So you are walking around the city of Saint Petersburg after you visited Grand Maket and all of the sudden you see an image that you think you saw on a puzzle before. I was looking around because I do that.
I am not sure if we were walking to a station, or waiting for a bus, or what the circumstances were. The poster behind the lady all trimmed in furs, was very intriguing to me. What is it advertising, I don't know. It seems like one of those Cirque du Soliel esque programs. It was in town during 2/8-24 so there was a possibility we could have gone to it. It had interesting characters on the poster, the puppet master guy, the protagonist, the love interest.
(http://en.wikipedia.org/wiki/Moscow_Triumphal_Gate)
Then I noticed the Moscow gate, which I didn't know exactly what it was or why it's in this location. Underneath, or around the gate runs a street trolley, taking up the middle of the street. Most of the buildings in the photo are residential.
So this was the rare occasion that Loki actually had on tennis shoes. Sergey has jeans on, but would wear fleece "long underwear" under the pants. Sergey normally didn't wear gloves, Larisa doesn't have gloves on and Loki has his hands tucked into his jacket.
This was the trolley that runs in the middle of the road. Not this particular section, but other sections of trolley, drivers will drive on the trolley path north or south to get around cars etc. Also yes, that's a Carls Jr over there to the left of the screen. Everything above the Carls Jr is residential.

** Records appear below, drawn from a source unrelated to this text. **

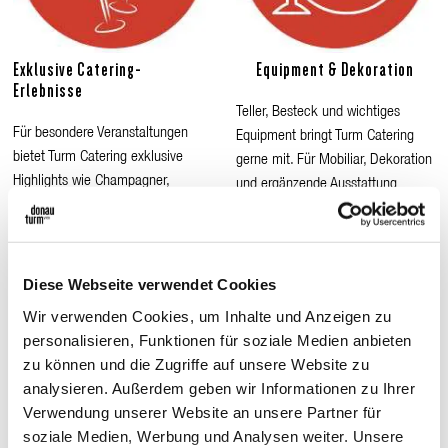
Exklusive Catering-
Equipment & Dekoration
Erlebnisse
Teller, Besteck und wichtiges
Für besondere Veranstaltungen
Equipment bringt Turm Catering
bietet Turm Catering exklusive
gerne mit. Für Mobiliar, Dekoration
Highlights wie Champagner,
und ergänzende Ausstattung
Austern, Private Dining und
arbeitet das Team mit
individuelle Genusskonzepte.
zuverlässigen Partnern zusammen.
Diese Webseite verwendet Cookies
Wir verwenden Cookies, um Inhalte und Anzeigen zu
personalisieren, Funktionen für soziale Medien anbieten
zu können und die Zugriffe auf unsere Website zu
analysieren. Außerdem geben wir Informationen zu Ihrer
Verwendung unserer Website an unsere Partner für
soziale Medien, Werbung und Analysen weiter. Unsere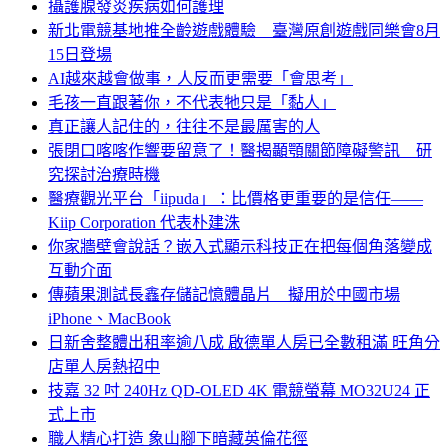
攝護腺發炎疾病如何護理
新北電競基地推全齡遊戲體驗 臺灣原創遊戲同樂會8月
15日登場
AI越來越會做事，人反而更需要「會思考」
毛孩一直跟著你，不代表牠只是「黏人」
真正讓人記住的，往往不是最厲害的人
張閉口喀喀作響要留意了！醫揭顳顎關節障礙警訊 研
究探討治療時機
醫療觀光平台「iipuda」：比價格更重要的是信任——
Kiip Corporation 代表朴建洙
你家牆壁會說話？嵌入式顯示科技正在把每個角落變成
互動介面
傳蘋果測試長鑫存儲記憶體晶片 擬用於中國市場
iPhone、MacBook
日新舍整體出租率逾八成 啟德單人房已全數租滿 旺角分
店單人房熱招中
技嘉 32 吋 240Hz QD-OLED 4K 電競螢幕 MO32U24 正
式上市
職人精心打造 象山腳下暗藏英倫花徑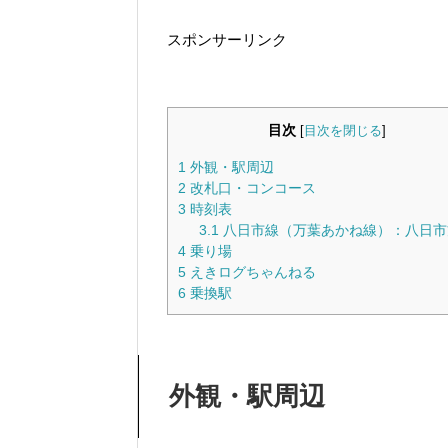
スポンサーリンク
目次
[
目次を閉じる
]
1
外観・駅周辺
2
改札口・コンコース
3
時刻表
3.1
八日市線（万葉あかね線）：八日市
4
乗り場
5
えきログちゃんねる
6
乗換駅
外観・駅周辺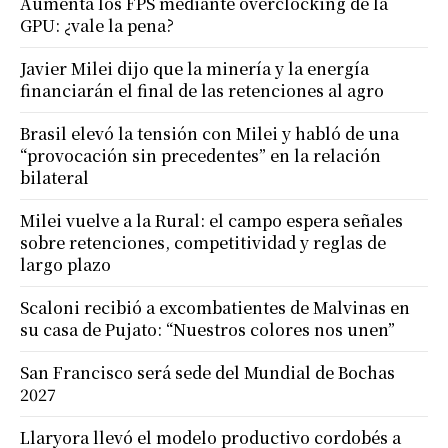
Aumenta los FPS mediante overclocking de la
GPU: ¿vale la pena?
Javier Milei dijo que la minería y la energía
financiarán el final de las retenciones al agro
Brasil elevó la tensión con Milei y habló de una
“provocación sin precedentes” en la relación
bilateral
Milei vuelve a la Rural: el campo espera señales
sobre retenciones, competitividad y reglas de
largo plazo
Scaloni recibió a excombatientes de Malvinas en
su casa de Pujato: “Nuestros colores nos unen”
San Francisco será sede del Mundial de Bochas
2027
Llaryora llevó el modelo productivo cordobés a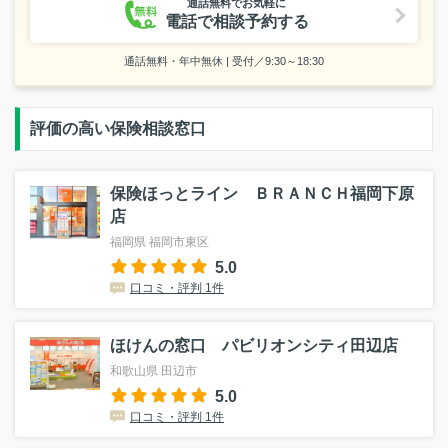
通話無料でお気軽に
電話で相談予約する
通話無料・年中無休 | 受付／9:30～18:30
評価の高い保険相談窓口
保険ほっとライン ＢＲＡＮＣＨ福岡下原
店
福岡県 福岡市東区
5.0
口コミ・評判 1件
ほけんの窓口 パビリオンシティ田辺店
和歌山県 田辺市
5.0
口コミ・評判 1件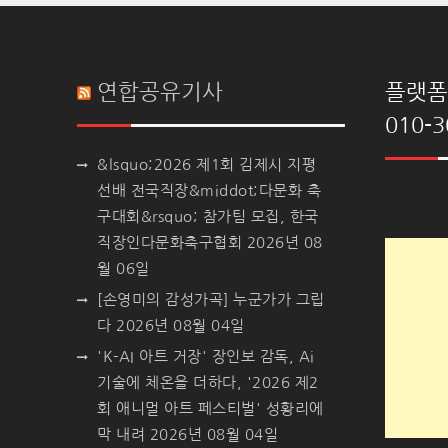
연합공유기사
플랫폼 
010-3
&lsquo;2026 제1회 김제시 지평
선배 전국직장&middot;다문화 축
구대회&rsquo; 참가팀 모집, 한국
직장인다문화축구협회
2026년 08
월 06일
[손영미의 감성가곡] 누군가가 그립
다
2026년 08월 04일
'K-AI 아트 거장' 장인보 감독, Ai
기술에 체온을 더하다, '2026 제2
회 애니멀 아트 페스티벌' 성황리에
막 내려
2026년 08월 04일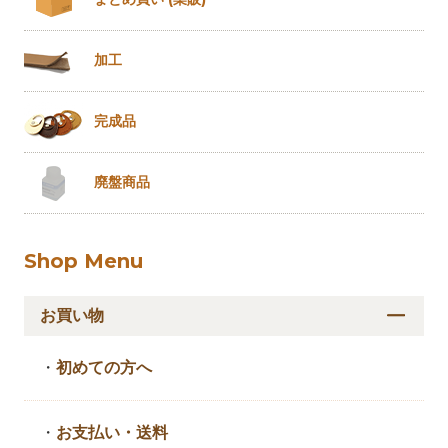
加工
完成品
廃盤商品
Shop Menu
お買い物
・
初めての方へ
・
お支払い・送料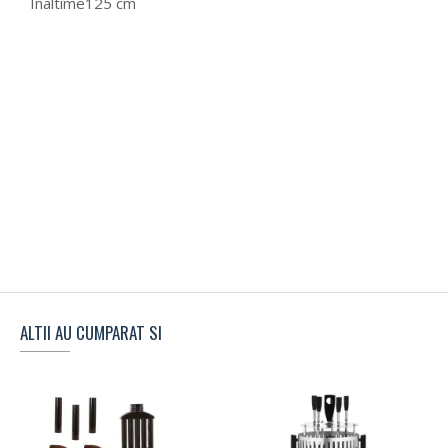
Inaltime
125 cm
ALTII AU CUMPARAT SI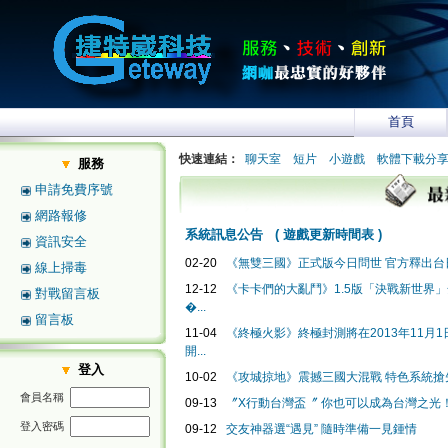
首頁
快速連結：
聊天室
短片
小遊戲
軟體下載分
服務
申請免費序號
網路報修
系統訊息公告
(
遊戲更新時間表
)
資訊安全
02-20
《無雙三國》正式版今日問世 官方釋出台日
線上掃毒
12-12
《卡卡們的大亂鬥》1.5版「決戰新世界
對戰留言板
�...
留言板
11-04
《終極火影》終極封測將在2013年11月1日2
開...
登入
10-02
《攻城掠地》震撼三國大混戰 特色系統搶
會員名稱
09-13
〞X行動台灣盃〞 你也可以成為台灣之光
登入密碼
09-12
交友神器選“遇見” 隨時準備一見鍾情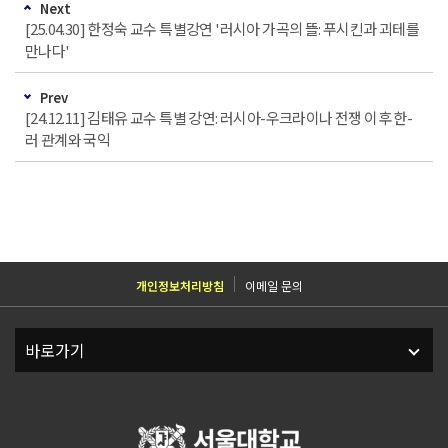
Next
[25.04.30] 한정숙 교수 특별강연 '러시아 가곡의 뜰: 푸시킨과 괴테를
만나다'
Prev
[24.12.11] 김태유 교수 특별 강연: 러시아-우크라이나 전쟁 이후 한-
러 관계와 국익
개인정보처리방침
이메일 문의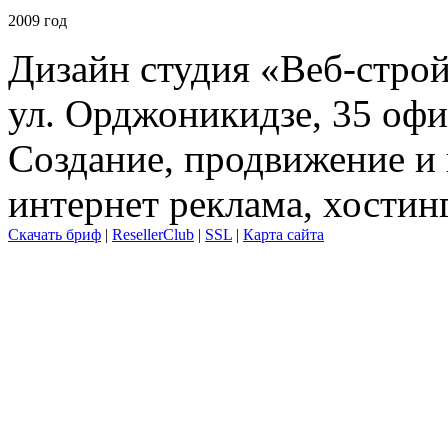
2009 год
Дизайн студия «Веб-стро
ул. Орджоникидзе, 35 офи
Создание, продвижение и 
интернет реклама, хостин
Скачать бриф
|
ResellerClub
|
SSL
|
Карта сайта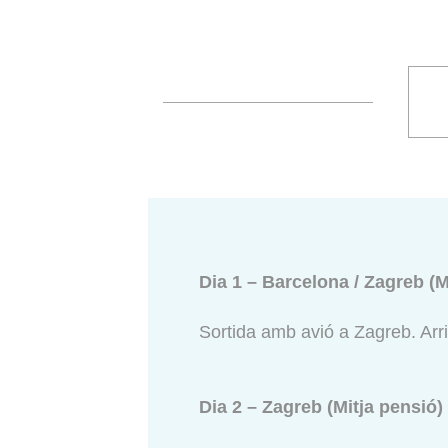
Dia 1 – Barcelona / Zagreb (M
Sortida amb avió a Zagreb. Arriba
Dia 2 – Zagreb (Mitja pensió)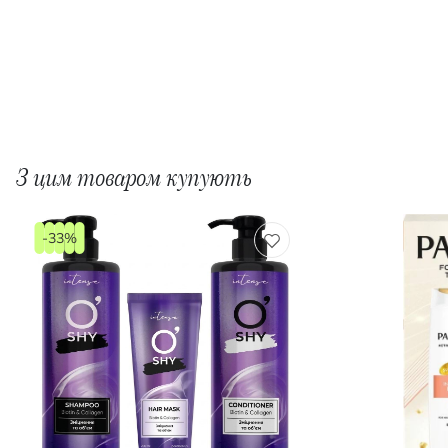
З цим товаром купують
-33%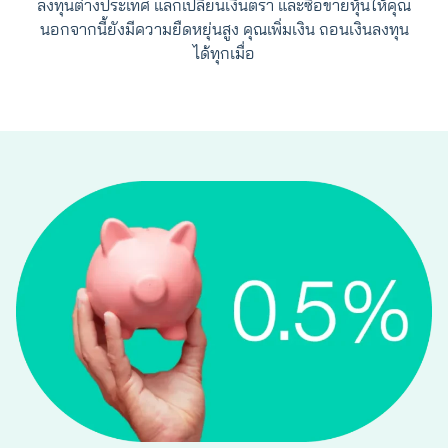
ลงทุนต่างประเทศ แลกเปลี่ยนเงินตรา และซื้อขายหุ้นให้คุณ
นอกจากนี้ยังมีความยืดหยุ่นสูง คุณเพิ่มเงิน ถอนเงินลงทุน
ได้ทุกเมื่อ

So here is my picturesque view of the Moscow Gate. The cars are driving in three or four lanes, depending on where you can squeeze and what time of day it is. The "billboard" on the bottom in the "shelter" 80000 is in Rubles so that would be about 2600 USD. To the left is a real estate sign. I think they are saying either the price is 1.3 million rubles or thirty thousand dollars. The middle sign is for Gazprom, which is the national oil industry. Gazprom provides natural gas for homes, and gasoline for automobiles. It's been around for 20 years only because it was created post communism collapse. The third sign is a transit sign. Each is different and makes absolutely no sense. If you speak Russian you are good to go.
Oh and the signs constantly flip/change.
This is one of the few subway images I could collect. We had purchased the stroller at this point, but because we were taking the taxi we didn't bring it with us.
Sergey and Larisa frequently "debated" the taxi/subway/ walking conundrum. Generally I preferred the underground or bus transportation because driving on the streets is ridiculously scary.